Most nights, around 2 a.m., I hear her calling me, and I come downstairs to see her with a look of fear on her face.


I comfort her as best I can. I try to remember all the lullabies my mom sang to me. Usually, I’ll just sing some silly pop song.


And then, we’ll spend the rest of the night eating snacks and “talking.”

I’ll tell her anything. She listens to everything! Sometimes, she’s quiet and just listens, and sometimes she “talks” and I have no idea what she’s saying.

But it’s time together, and that counts, right?


Oh, I make it sound like it’s so hard and terrible. And sometimes it is, but then we have a golden moment and hope flames up in my chest!

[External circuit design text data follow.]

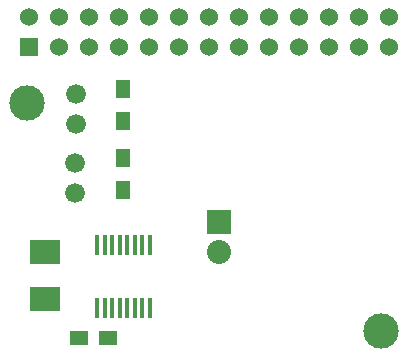
<source format=gts>
G04 #@! TF.FileFunction,Soldermask,Top*
%FSLAX46Y46*%
G04 Gerber Fmt 4.6, Leading zero omitted, Abs format (unit mm)*
G04 Created by KiCad (PCBNEW 4.0.1-stable) date 7/28/2016 7:21:10 PM*
%MOMM*%
G01*
G04 APERTURE LIST*
%ADD10C,0.150000*%
%ADD11R,2.500000X2.000000*%
%ADD12C,3.000000*%
%ADD13R,0.406400X1.651000*%
%ADD14R,1.524000X1.524000*%
%ADD15C,1.524000*%
%ADD16C,1.676400*%
%ADD17R,1.500000X1.250000*%
%ADD18R,1.300000X1.500000*%
%ADD19R,2.032000X2.032000*%
%ADD20O,2.032000X2.032000*%
G04 APERTURE END LIST*
D10*
D11*
X141224000Y-98774000D03*
X141224000Y-94774000D03*
D12*
X139778000Y-82144000D03*
X169750000Y-101448000D03*
D13*
X148223500Y-94209000D03*
X147588500Y-94209000D03*
X146953500Y-94209000D03*
X146318500Y-94209000D03*
X150128500Y-99543000D03*
X150128500Y-94209000D03*
X149493500Y-94209000D03*
X148858500Y-94209000D03*
X145683500Y-99543000D03*
X146318500Y-99543000D03*
X146953500Y-99543000D03*
X147588500Y-99543000D03*
X148223500Y-99543000D03*
X148858500Y-99543000D03*
X145683500Y-94209000D03*
X149493500Y-99543000D03*
D14*
X139905000Y-77445000D03*
D15*
X139905000Y-74905000D03*
X142445000Y-77445000D03*
X142445000Y-74905000D03*
X144985000Y-77445000D03*
X144985000Y-74905000D03*
X147525000Y-77445000D03*
X147525000Y-74905000D03*
X150065000Y-77445000D03*
X150065000Y-74905000D03*
X152605000Y-77445000D03*
X152605000Y-74905000D03*
X155145000Y-77445000D03*
X155145000Y-74905000D03*
X157685000Y-77445000D03*
X157685000Y-74905000D03*
X160225000Y-77445000D03*
X160225000Y-74905000D03*
X162765000Y-77445000D03*
X162765000Y-74905000D03*
X165305000Y-77445000D03*
X165305000Y-74905000D03*
X167845000Y-77445000D03*
X167845000Y-74905000D03*
X170385000Y-77445000D03*
X170385000Y-74905000D03*
D16*
X143842000Y-87224000D03*
X143842000Y-89764000D03*
X143880000Y-81380000D03*
X143880000Y-83920000D03*
D17*
X146616000Y-102083000D03*
X144116000Y-102083000D03*
D18*
X147906000Y-89526500D03*
X147906000Y-86826500D03*
X147906000Y-83684500D03*
X147906000Y-80984500D03*
D19*
X155956000Y-92202000D03*
D20*
X155956000Y-94742000D03*
M02*

</source>
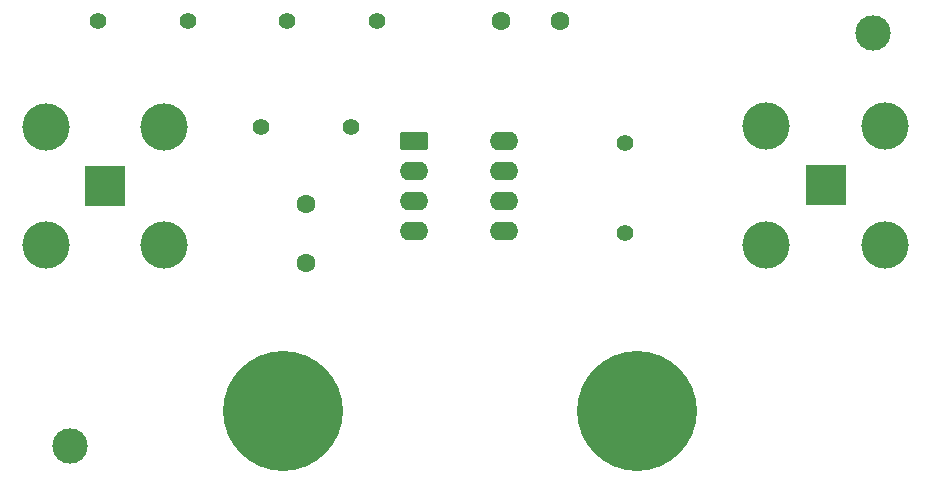
<source format=gbs>
%TF.GenerationSoftware,KiCad,Pcbnew,9.0.2*%
%TF.CreationDate,2025-05-26T17:46:23-04:00*%
%TF.ProjectId,Second_Order_Low_Pass_Filter_Ac,5365636f-6e64-45f4-9f72-6465725f4c6f,rev?*%
%TF.SameCoordinates,Original*%
%TF.FileFunction,Soldermask,Bot*%
%TF.FilePolarity,Negative*%
%FSLAX46Y46*%
G04 Gerber Fmt 4.6, Leading zero omitted, Abs format (unit mm)*
G04 Created by KiCad (PCBNEW 9.0.2) date 2025-05-26 17:46:23*
%MOMM*%
%LPD*%
G01*
G04 APERTURE LIST*
G04 Aperture macros list*
%AMRoundRect*
0 Rectangle with rounded corners*
0 $1 Rounding radius*
0 $2 $3 $4 $5 $6 $7 $8 $9 X,Y pos of 4 corners*
0 Add a 4 corners polygon primitive as box body*
4,1,4,$2,$3,$4,$5,$6,$7,$8,$9,$2,$3,0*
0 Add four circle primitives for the rounded corners*
1,1,$1+$1,$2,$3*
1,1,$1+$1,$4,$5*
1,1,$1+$1,$6,$7*
1,1,$1+$1,$8,$9*
0 Add four rect primitives between the rounded corners*
20,1,$1+$1,$2,$3,$4,$5,0*
20,1,$1+$1,$4,$5,$6,$7,0*
20,1,$1+$1,$6,$7,$8,$9,0*
20,1,$1+$1,$8,$9,$2,$3,0*%
G04 Aperture macros list end*
%ADD10C,3.000000*%
%ADD11C,10.160000*%
%ADD12RoundRect,0.250000X-0.950000X-0.550000X0.950000X-0.550000X0.950000X0.550000X-0.950000X0.550000X0*%
%ADD13O,2.400000X1.600000*%
%ADD14C,1.400000*%
%ADD15R,3.500000X3.500000*%
%ADD16C,4.000000*%
%ADD17C,1.600000*%
G04 APERTURE END LIST*
D10*
%TO.C,REF\u002A\u002A*%
X184000000Y-80000000D03*
%TD*%
%TO.C,REF\u002A\u002A*%
X116000000Y-115000000D03*
%TD*%
D11*
%TO.C,J3*%
X164000000Y-112000000D03*
X134030000Y-112000000D03*
%TD*%
D12*
%TO.C,U1*%
X145190000Y-89190000D03*
D13*
X145190000Y-91730000D03*
X145190000Y-94270000D03*
X145190000Y-96810000D03*
X152810000Y-96810000D03*
X152810000Y-94270000D03*
X152810000Y-91730000D03*
X152810000Y-89190000D03*
%TD*%
D14*
%TO.C,R4*%
X132190000Y-88000000D03*
X139810000Y-88000000D03*
%TD*%
%TO.C,R3*%
X163000000Y-97000000D03*
X163000000Y-89380000D03*
%TD*%
%TO.C,R2*%
X134380000Y-79000000D03*
X142000000Y-79000000D03*
%TD*%
%TO.C,R1*%
X118380000Y-79000000D03*
X126000000Y-79000000D03*
%TD*%
D15*
%TO.C,J2*%
X180000000Y-92935000D03*
D16*
X185025000Y-87910000D03*
X174975000Y-87910000D03*
X185025000Y-97960000D03*
X174975000Y-97960000D03*
%TD*%
D15*
%TO.C,J1*%
X119000000Y-93000000D03*
D16*
X113975000Y-98025000D03*
X124025000Y-98025000D03*
X113975000Y-87975000D03*
X124025000Y-87975000D03*
%TD*%
D17*
%TO.C,C2*%
X136000000Y-94500000D03*
X136000000Y-99500000D03*
%TD*%
%TO.C,C1*%
X157500000Y-79000000D03*
X152500000Y-79000000D03*
%TD*%
M02*

</source>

Until the difficult moments return.

She rejects me sometimes. Is that normal? I wonder if that’s a trauma response. Do you think it’s a sign of something troubling that she would push me away?


I did something terrible the other day. I hope you don’t think I’m an awful person, Lenora. You seem so kind, that I know that even if I did mess up, you’ll help me figure it out and learn how to do better.

The other day when she pushed me away, I scolded her. “I was only trying to help!” I said. “How can I help if you push me away?”


I felt so badly afterwards. Who knows what she’s going through, and that’s how I responded?

I let her be for a while. I went and painted. Then, she picked up a plate of mac and cheese I’d set out for her, sat on her favorite chair, and stared at me, wearing the biggest pout.


After a few moments of silence, she said, “Ap kaisi hain. Ap kaisi hain? Kaisi hain?”

Over and over. I played along.

I sat with her and talked about the painting I was doing. I told her about space and distance and form and color. She smiled and laughed.

“Kafi weqt se ap ko dekha nehin!” she said.


She followed me into the kitchen while I ate my snack, and she danced. So I think she forgave me. Do you think so?


Oh, goodness! This whole letter has been about me and Jena, and I didn’t even get to your question about how Jena came to be with me! Well, I’ll have to save that for another day, for I can hear her waking up from her nap now. Time for snack, bath, and play time!

Lenora, thank you so much for finding my profile and for letting me bore you with all my new-mommy stories! I appreciate you so much already! Please tell me all about yourself, your life, and a typical day in the life of Lenora Landgraab in your next letter! 🙂

Lots of love–and a world of gratitude!